Segment Start: Dataset entries
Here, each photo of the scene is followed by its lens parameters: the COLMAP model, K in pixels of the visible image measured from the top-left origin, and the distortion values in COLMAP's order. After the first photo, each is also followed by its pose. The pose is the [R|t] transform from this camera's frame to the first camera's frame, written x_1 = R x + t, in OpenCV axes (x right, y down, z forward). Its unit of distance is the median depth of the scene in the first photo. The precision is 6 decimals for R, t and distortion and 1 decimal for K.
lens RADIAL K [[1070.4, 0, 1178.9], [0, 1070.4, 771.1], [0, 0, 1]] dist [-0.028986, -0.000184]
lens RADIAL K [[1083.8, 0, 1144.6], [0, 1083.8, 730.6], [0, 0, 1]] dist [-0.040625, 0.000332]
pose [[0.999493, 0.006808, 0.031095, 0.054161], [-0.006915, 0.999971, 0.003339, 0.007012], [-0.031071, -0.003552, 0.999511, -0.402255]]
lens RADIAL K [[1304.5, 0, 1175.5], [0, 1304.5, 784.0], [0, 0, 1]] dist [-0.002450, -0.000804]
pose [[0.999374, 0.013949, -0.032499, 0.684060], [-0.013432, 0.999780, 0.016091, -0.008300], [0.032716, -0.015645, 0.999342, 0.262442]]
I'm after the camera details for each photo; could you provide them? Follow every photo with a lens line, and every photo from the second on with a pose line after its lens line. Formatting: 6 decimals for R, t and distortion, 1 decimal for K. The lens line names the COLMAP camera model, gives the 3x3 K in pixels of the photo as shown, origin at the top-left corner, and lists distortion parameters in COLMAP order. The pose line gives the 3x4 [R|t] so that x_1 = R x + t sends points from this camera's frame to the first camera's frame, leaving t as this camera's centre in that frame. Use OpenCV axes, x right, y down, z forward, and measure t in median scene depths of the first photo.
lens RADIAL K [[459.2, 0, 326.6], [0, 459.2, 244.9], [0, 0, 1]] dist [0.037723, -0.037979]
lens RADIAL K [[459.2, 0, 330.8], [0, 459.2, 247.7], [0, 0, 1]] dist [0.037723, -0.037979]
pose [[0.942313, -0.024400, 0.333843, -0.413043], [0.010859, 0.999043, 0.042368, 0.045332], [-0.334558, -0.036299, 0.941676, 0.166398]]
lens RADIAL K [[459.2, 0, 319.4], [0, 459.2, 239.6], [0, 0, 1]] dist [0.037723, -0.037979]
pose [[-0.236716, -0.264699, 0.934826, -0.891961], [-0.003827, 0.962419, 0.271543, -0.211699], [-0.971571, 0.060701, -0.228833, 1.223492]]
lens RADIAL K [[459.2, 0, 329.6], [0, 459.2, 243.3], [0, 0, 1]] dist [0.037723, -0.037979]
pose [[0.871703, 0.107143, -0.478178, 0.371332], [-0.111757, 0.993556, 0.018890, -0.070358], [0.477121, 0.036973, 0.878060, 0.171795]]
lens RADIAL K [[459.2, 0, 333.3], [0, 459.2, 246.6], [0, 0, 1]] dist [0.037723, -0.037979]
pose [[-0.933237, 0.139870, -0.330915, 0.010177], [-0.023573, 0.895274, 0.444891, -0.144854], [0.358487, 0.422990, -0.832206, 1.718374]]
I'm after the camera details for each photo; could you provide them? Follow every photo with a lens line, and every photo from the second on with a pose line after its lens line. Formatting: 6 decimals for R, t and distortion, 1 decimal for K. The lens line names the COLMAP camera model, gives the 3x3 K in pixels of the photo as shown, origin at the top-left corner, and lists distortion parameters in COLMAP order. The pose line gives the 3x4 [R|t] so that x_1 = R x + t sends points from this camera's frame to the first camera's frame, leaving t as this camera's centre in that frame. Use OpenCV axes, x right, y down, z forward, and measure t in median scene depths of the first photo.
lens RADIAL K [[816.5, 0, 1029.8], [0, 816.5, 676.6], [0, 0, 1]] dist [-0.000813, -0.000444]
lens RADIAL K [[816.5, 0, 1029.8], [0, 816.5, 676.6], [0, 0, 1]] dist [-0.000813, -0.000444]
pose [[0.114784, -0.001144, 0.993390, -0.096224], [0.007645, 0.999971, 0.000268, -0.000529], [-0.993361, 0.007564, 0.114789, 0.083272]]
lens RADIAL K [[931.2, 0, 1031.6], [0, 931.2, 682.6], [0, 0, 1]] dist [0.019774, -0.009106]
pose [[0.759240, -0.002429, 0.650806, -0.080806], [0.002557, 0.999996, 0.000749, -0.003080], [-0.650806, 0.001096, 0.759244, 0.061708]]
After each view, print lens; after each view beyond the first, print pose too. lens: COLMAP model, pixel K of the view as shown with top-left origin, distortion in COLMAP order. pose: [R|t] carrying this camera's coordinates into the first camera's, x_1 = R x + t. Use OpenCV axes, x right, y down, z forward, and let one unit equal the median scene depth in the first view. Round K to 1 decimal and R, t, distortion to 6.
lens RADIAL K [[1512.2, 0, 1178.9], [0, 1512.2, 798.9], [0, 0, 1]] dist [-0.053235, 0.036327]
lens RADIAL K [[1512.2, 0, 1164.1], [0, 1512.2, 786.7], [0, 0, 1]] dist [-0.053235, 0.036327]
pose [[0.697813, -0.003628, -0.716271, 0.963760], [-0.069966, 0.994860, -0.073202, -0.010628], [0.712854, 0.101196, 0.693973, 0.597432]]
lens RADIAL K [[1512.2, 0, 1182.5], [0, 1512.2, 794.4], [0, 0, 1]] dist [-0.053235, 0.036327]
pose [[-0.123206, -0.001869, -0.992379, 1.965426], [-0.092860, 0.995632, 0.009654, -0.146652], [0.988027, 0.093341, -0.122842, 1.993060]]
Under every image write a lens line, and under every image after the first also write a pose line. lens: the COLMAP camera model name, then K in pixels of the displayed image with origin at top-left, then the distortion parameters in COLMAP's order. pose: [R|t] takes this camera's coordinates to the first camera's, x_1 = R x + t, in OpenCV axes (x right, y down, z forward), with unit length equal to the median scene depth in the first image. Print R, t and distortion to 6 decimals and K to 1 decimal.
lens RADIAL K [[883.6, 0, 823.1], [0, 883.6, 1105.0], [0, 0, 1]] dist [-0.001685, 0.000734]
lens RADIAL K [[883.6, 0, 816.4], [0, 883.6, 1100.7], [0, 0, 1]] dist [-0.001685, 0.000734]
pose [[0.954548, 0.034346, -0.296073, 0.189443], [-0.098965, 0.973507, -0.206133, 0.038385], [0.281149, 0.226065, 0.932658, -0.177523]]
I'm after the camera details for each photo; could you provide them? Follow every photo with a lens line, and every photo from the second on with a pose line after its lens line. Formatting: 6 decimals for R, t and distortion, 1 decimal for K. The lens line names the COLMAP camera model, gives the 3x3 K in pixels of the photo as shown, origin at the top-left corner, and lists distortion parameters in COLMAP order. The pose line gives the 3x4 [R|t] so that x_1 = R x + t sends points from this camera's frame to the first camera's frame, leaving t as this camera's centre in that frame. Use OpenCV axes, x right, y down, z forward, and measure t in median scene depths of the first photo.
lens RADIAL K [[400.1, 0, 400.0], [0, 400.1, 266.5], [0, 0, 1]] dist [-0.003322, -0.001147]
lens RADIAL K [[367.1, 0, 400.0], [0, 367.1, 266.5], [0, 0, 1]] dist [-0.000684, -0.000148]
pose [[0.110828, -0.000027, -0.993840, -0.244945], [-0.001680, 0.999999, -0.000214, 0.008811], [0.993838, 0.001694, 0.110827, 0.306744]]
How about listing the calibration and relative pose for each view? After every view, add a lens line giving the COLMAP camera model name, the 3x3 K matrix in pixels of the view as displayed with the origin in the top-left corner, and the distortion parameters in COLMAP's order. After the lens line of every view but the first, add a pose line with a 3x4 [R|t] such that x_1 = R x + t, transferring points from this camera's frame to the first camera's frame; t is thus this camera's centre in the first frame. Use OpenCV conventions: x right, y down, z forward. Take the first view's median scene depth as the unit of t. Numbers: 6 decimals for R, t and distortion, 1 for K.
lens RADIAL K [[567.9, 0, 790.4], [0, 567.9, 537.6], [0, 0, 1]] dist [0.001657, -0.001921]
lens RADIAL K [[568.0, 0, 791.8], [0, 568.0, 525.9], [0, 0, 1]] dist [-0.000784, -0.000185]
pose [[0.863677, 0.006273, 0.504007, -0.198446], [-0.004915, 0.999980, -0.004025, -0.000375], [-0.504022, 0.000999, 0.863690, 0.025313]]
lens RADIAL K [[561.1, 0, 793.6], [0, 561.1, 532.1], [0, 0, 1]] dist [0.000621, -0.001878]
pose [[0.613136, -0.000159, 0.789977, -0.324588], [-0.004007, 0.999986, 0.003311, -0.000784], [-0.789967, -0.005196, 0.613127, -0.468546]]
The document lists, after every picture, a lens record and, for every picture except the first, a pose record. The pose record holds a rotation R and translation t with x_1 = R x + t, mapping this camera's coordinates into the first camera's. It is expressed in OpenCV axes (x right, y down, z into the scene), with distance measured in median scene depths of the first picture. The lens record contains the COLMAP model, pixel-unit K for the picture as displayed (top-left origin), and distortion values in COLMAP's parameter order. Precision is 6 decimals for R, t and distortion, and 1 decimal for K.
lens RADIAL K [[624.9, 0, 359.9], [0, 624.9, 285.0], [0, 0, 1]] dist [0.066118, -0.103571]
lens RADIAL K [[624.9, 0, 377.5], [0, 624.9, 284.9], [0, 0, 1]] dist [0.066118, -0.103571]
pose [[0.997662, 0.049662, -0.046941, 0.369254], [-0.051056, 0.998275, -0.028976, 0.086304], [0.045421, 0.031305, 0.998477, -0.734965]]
Segment End: Dataset entries
### [Your task]
Express the lines from the one containing "After each view, print" through the one containing "0.093341, -0.122842, 1.993060]]", inclusive, as a JSON list of strings, one string per line, omitting blank lines.

### [Result for this task]
[
  "After each view, print lens; after each view beyond the first, print pose too. lens: COLMAP model, pixel K of the view as shown with top-left origin, distortion in COLMAP order. pose: [R|t] carrying this camera's coordinates into the first camera's, x_1 = R x + t. Use OpenCV axes, x right, y down, z forward, and let one unit equal the median scene depth in the first view. Round K to 1 decimal and R, t, distortion to 6.",
  "lens RADIAL K [[1512.2, 0, 1178.9], [0, 1512.2, 798.9], [0, 0, 1]] dist [-0.053235, 0.036327]",
  "lens RADIAL K [[1512.2, 0, 1164.1], [0, 1512.2, 786.7], [0, 0, 1]] dist [-0.053235, 0.036327]",
  "pose [[0.697813, -0.003628, -0.716271, 0.963760], [-0.069966, 0.994860, -0.073202, -0.010628], [0.712854, 0.101196, 0.693973, 0.597432]]",
  "lens RADIAL K [[1512.2, 0, 1182.5], [0, 1512.2, 794.4], [0, 0, 1]] dist [-0.053235, 0.036327]",
  "pose [[-0.123206, -0.001869, -0.992379, 1.965426], [-0.092860, 0.995632, 0.009654, -0.146652], [0.988027, 0.093341, -0.122842, 1.993060]]"
]